Extrait à lire:
Cependant, cette seconde commission s’est prononcée en faveur du système de
deux universités, et puisque que la section centrale et le gouvernement ont
jugé convenable d’adopter le nouveau système, nous devons présumer que les
motifs qui les ont déterminés seront plus décisifs et plus puissants encore que
ceux qui ont été invoqués en faveur d’une seule université. Ecoutons !
A la différence de la
première commission, celle dont j’examine en ce moment l’opinion, commence par
déclarer que la question est très embarrassante. « La question du nombre
des universités, dit-elle, est pleine de difficultés ; elle a été longuement
débattue dans la commission ; les divers systèmes ont été envisagés sous toutes
leurs faces. » Le motif de ces embarras que la commission n’a point avoué,
est bien facile à deviner : elle avait d’abord arrêté la suppression d’une des
trois universités ; après cela, elle ne voyait plus dans la question qu’une
lutte entre deux villes rivales, et l’on conçoit aisément que là où les prétentions
et les droits sont à peu près égaux de part et d’autre, où il n’existait aucun
motif de préférence, l’embarras devait effectivement être grand. Elle résume
ensuite les motifs qui ont déterminé l’opinion de la première commission en
faveur d’une seule université ; elle avoue que ces motifs sont très puissants.

Données fournies:
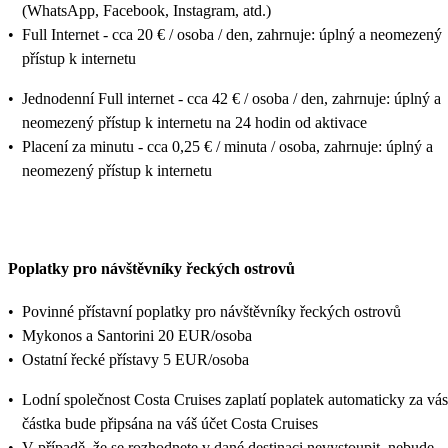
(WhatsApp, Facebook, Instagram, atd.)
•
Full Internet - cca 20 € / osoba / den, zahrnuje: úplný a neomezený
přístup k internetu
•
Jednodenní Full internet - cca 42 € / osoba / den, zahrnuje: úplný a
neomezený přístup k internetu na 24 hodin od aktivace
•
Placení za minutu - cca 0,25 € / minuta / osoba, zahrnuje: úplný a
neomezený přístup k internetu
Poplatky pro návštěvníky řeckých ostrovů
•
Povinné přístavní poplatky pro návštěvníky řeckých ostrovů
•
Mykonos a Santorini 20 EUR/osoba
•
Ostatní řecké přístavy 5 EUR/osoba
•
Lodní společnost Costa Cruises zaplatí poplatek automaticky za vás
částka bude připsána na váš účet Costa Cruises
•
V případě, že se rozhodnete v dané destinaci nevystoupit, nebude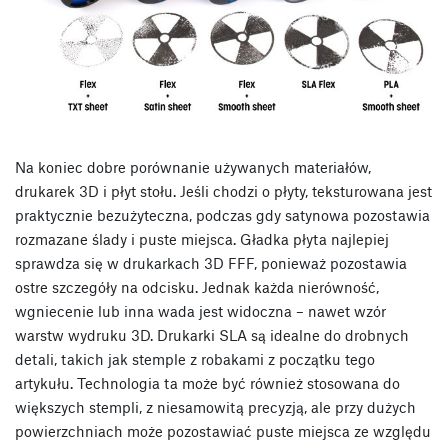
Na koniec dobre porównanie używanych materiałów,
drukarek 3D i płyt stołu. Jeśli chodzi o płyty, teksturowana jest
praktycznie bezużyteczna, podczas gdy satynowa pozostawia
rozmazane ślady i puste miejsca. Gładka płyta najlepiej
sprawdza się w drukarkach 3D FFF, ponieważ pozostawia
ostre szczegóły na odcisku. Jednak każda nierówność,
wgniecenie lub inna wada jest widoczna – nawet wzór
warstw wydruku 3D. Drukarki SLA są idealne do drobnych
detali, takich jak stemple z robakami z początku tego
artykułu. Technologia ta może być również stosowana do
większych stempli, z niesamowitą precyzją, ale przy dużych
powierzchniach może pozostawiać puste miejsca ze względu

* * *

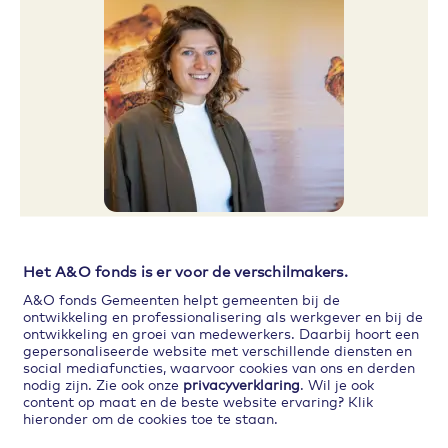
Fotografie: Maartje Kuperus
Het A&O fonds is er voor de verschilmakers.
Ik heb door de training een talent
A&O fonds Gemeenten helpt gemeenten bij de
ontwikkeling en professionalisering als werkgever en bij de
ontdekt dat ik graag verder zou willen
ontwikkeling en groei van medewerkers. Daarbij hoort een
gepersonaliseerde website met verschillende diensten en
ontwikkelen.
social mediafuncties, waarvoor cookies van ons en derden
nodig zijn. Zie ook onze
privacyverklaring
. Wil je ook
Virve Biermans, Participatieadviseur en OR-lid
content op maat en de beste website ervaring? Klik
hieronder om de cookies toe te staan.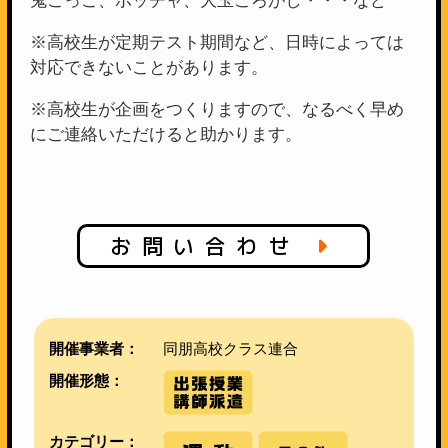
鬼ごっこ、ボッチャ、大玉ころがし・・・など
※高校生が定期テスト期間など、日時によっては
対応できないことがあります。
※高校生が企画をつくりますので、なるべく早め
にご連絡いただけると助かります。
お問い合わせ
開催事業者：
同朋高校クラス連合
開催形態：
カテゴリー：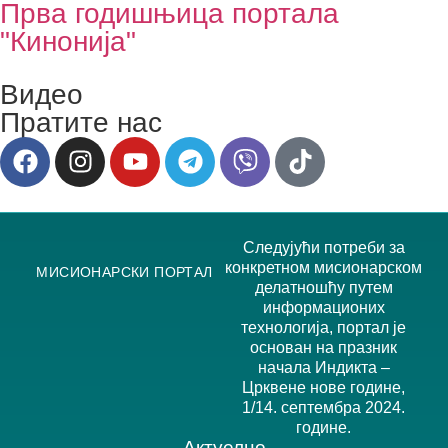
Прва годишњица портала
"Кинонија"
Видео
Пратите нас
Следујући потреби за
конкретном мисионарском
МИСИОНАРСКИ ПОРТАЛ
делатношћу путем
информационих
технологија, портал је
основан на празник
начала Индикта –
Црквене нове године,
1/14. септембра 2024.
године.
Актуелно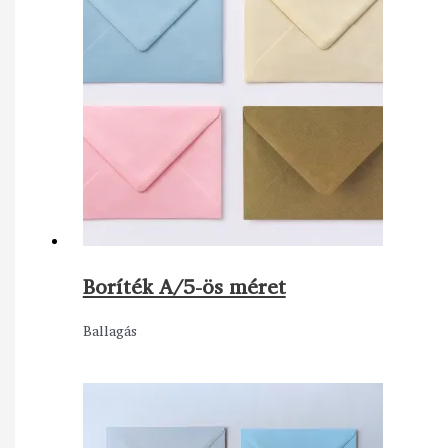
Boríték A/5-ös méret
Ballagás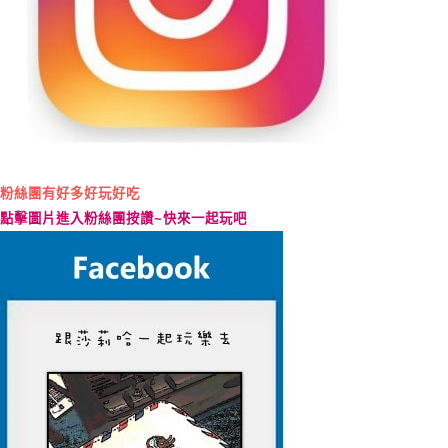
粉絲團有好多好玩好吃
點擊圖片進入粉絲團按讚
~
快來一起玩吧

---

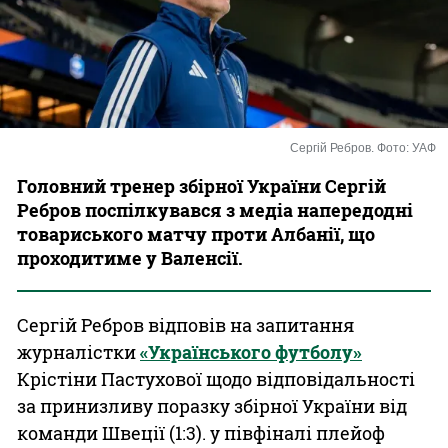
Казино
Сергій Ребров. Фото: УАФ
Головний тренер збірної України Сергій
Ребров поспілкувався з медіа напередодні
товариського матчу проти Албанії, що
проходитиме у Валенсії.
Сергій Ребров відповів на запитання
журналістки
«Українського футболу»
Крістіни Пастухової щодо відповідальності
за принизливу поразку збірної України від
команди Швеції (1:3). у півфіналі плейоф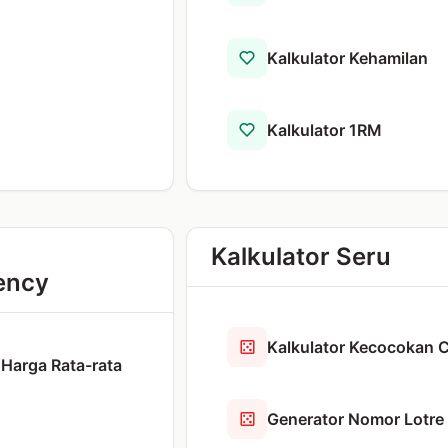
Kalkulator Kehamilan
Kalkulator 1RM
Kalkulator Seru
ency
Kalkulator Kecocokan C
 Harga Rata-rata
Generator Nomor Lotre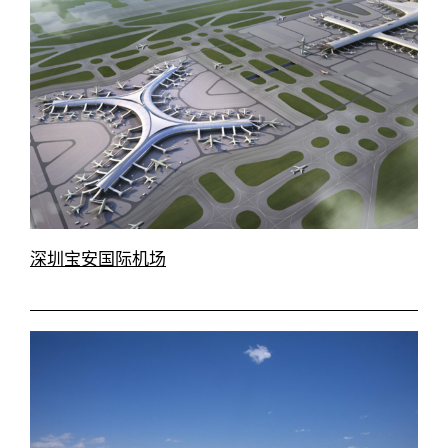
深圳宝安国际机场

Consigne:
Mettez à jour le passage de l'extrait à lire qui commence aux mots « Cependant, cette seconde » et s'arrête après « université. Ecoutons ! », en remplaçant « gouvernement » par « ministère ».

Réponse attendue:
Cependant, cette seconde commission s’est prononcée en faveur du système de
deux universités, et puisque que la section centrale et le ministère ont
jugé convenable d’adopter le nouveau système, nous devons présumer que les
motifs qui les ont déterminés seront plus décisifs et plus puissants encore que
ceux qui ont été invoqués en faveur d’une seule université. Ecoutons !